[BLOC DE TEXTE]
________
La chanson ouvre le film et elle le ferme. C’est une boucle. On a l’impression que l’histoire pourrait recommencer à l’infini. Le voyage de Willard n’est pas que sur un fleuve. Il est surtout intérieur, dans sa propre tête. Et cette chanson, c’est le disque rayé de sa conscience.
À la base, Jim Morrison a écrit ce morceau sur une rupture amoureuse. C’est l’histoire d’une fin, d’un adieu. Dans le film, ce n’est plus la fin d’un amour. C’est la fin de tout : de la morale, de l’innocence, de la raison. La chanson devient une prophétie apocalyptique et psychédélique.
Coppola a été particulièrement interpellé par la partie centrale de la chanson. Un long passage parlé, presque une transe. Morrison y explore le mythe d’Œdipe. L’idée de « tuer le père ». Coppola y a vu le reflet parfait de la mission de Willard. Willard doit tuer Kurtz, son supérieur, figure paternelle monstrueuse. La chanson n’est plus un fond sonore.
La Vision de Coppola
Francis Ford Coppola a expliqué à plusieurs reprises son choix musical : « Je voulais que la musique soit un personnage à part entière du film ». Pour lui, ces deux œuvres musicales représentaient les deux facettes de la folie guerrière : l’une grandiose et triomphante, l’autre introspective et nihiliste.
« L’utilisation de ‘The End’ n’était pas prévue initialement. Pendant le montage, j’ai réalisé que cette chanson encapsulait parfaitement l’esprit du film – cette sensation de fin du monde, de descente aux enfers. »
Le tournage chaotique et extrêmement long (plus de 16 mois) a renforcé le parallèle entre la folie du colonel Kurtz et celle vécue par l’équipe du film, dont Coppola lui-même qui a frôlé la banqueroute. La musique n’a fait que mettre des notes sur ce chaos bien réel.
________
[ENTRÉES BRUTES]

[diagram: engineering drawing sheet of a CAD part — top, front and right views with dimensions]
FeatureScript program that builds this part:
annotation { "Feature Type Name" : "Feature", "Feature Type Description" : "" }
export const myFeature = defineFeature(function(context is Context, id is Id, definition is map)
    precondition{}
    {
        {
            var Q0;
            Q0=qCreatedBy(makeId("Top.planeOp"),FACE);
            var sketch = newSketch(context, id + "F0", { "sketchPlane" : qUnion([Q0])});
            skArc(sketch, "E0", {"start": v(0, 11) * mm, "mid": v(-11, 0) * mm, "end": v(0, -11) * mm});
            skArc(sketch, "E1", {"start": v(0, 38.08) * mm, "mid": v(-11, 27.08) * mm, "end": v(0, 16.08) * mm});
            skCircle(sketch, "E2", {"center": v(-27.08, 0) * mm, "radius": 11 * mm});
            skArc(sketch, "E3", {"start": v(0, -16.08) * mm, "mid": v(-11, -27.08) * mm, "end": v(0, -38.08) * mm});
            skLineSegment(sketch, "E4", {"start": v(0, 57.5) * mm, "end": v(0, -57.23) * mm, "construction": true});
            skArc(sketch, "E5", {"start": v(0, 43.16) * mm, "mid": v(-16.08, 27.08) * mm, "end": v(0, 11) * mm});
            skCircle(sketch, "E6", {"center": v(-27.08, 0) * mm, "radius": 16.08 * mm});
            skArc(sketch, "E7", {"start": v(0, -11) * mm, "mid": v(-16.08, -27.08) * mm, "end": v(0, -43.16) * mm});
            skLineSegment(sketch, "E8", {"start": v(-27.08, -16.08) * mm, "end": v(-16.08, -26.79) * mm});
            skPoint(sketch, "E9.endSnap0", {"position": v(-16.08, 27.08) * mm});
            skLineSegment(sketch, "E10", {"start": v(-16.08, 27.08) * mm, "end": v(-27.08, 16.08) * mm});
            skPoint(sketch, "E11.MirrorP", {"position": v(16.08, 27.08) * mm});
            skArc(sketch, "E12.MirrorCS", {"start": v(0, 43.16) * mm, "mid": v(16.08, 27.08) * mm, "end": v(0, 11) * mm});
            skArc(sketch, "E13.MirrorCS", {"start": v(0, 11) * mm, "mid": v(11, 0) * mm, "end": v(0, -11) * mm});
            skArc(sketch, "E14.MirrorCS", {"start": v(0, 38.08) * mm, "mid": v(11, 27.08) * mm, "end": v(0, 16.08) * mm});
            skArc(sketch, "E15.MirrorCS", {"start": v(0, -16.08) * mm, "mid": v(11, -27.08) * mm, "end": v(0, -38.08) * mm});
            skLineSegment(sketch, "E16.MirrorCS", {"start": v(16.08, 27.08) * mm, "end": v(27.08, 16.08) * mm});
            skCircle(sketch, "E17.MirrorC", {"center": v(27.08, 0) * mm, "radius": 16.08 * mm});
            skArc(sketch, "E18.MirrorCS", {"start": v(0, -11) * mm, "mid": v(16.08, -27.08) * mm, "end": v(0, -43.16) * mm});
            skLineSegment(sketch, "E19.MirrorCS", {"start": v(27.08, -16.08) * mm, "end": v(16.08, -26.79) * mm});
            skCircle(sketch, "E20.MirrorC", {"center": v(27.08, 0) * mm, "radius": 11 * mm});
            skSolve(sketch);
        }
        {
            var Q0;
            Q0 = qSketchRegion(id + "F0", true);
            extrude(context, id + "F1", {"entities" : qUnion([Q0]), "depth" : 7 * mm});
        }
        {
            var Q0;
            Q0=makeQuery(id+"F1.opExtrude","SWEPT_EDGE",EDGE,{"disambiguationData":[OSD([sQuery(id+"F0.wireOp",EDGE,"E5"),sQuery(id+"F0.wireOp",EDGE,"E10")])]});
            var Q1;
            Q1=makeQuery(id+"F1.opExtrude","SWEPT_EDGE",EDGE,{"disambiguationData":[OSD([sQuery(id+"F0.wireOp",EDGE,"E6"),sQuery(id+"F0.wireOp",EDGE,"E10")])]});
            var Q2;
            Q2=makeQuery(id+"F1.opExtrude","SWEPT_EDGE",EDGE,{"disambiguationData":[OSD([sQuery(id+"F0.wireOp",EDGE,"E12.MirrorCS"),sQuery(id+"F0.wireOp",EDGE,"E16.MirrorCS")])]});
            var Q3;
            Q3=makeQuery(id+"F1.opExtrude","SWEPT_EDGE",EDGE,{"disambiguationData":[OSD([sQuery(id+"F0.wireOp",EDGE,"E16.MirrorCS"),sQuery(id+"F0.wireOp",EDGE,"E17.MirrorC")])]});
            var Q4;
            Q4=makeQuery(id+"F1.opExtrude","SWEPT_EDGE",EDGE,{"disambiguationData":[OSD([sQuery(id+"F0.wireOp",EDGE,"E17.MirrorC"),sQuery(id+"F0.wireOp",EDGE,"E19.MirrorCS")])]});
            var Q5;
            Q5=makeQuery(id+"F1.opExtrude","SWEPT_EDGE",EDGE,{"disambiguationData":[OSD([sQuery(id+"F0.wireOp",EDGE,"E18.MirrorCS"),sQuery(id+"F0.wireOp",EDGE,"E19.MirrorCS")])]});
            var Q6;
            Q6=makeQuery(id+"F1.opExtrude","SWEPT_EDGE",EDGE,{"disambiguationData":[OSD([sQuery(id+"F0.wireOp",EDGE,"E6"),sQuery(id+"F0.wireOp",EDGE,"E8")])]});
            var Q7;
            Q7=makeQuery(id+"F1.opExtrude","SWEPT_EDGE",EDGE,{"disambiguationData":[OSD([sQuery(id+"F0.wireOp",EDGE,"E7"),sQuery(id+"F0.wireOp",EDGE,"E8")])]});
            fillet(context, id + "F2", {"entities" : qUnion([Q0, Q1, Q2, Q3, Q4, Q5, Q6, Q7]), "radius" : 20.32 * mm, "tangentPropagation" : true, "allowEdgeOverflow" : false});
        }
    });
________
[TRAVAIL À FAIRE]
(a) Recopiez à l'identique l'intégralité du texte sur la chanson « The End » et le film de Coppola.
(b) Reproduisez à l'identique la partie des entrées qui s'ouvre à leur toute première ligne et se termine par la ligne contenant « v(-11, -27.08) * », celle-ci comprise, et rien d'autre.

[RÉPONSES PAR CONSIGNE]
(a)
La chanson ouvre le film et elle le ferme. C’est une boucle. On a l’impression que l’histoire pourrait recommencer à l’infini. Le voyage de Willard n’est pas que sur un fleuve. Il est surtout intérieur, dans sa propre tête. Et cette chanson, c’est le disque rayé de sa conscience.
À la base, Jim Morrison a écrit ce morceau sur une rupture amoureuse. C’est l’histoire d’une fin, d’un adieu. Dans le film, ce n’est plus la fin d’un amour. C’est la fin de tout : de la morale, de l’innocence, de la raison. La chanson devient une prophétie apocalyptique et psychédélique.
Coppola a été particulièrement interpellé par la partie centrale de la chanson. Un long passage parlé, presque une transe. Morrison y explore le mythe d’Œdipe. L’idée de « tuer le père ». Coppola y a vu le reflet parfait de la mission de Willard. Willard doit tuer Kurtz, son supérieur, figure paternelle monstrueuse. La chanson n’est plus un fond sonore.
La Vision de Coppola
Francis Ford Coppola a expliqué à plusieurs reprises son choix musical : « Je voulais que la musique soit un personnage à part entière du film ». Pour lui, ces deux œuvres musicales représentaient les deux facettes de la folie guerrière : l’une grandiose et triomphante, l’autre introspective et nihiliste.
« L’utilisation de ‘The End’ n’était pas prévue initialement. Pendant le montage, j’ai réalisé que cette chanson encapsulait parfaitement l’esprit du film – cette sensation de fin du monde, de descente aux enfers. »
Le tournage chaotique et extrêmement long (plus de 16 mois) a renforcé le parallèle entre la folie du colonel Kurtz et celle vécue par l’équipe du film, dont Coppola lui-même qui a frôlé la banqueroute. La musique n’a fait que mettre des notes sur ce chaos bien réel.

(b)
[diagram: engineering drawing sheet of a CAD part — top, front and right views with dimensions]
FeatureScript program that builds this part:
annotation { "Feature Type Name" : "Feature", "Feature Type Description" : "" }
export const myFeature = defineFeature(function(context is Context, id is Id, definition is map)
    precondition{}
    {
        {
            var Q0;
            Q0=qCreatedBy(makeId("Top.planeOp"),FACE);
            var sketch = newSketch(context, id + "F0", { "sketchPlane" : qUnion([Q0])});
            skArc(sketch, "E0", {"start": v(0, 11) * mm, "mid": v(-11, 0) * mm, "end": v(0, -11) * mm});
            skArc(sketch, "E1", {"start": v(0, 38.08) * mm, "mid": v(-11, 27.08) * mm, "end": v(0, 16.08) * mm});
            skCircle(sketch, "E2", {"center": v(-27.08, 0) * mm, "radius": 11 * mm});
            skArc(sketch, "E3", {"start": v(0, -16.08) * mm, "mid": v(-11, -27.08) * mm, "end": v(0, -38.08) * mm});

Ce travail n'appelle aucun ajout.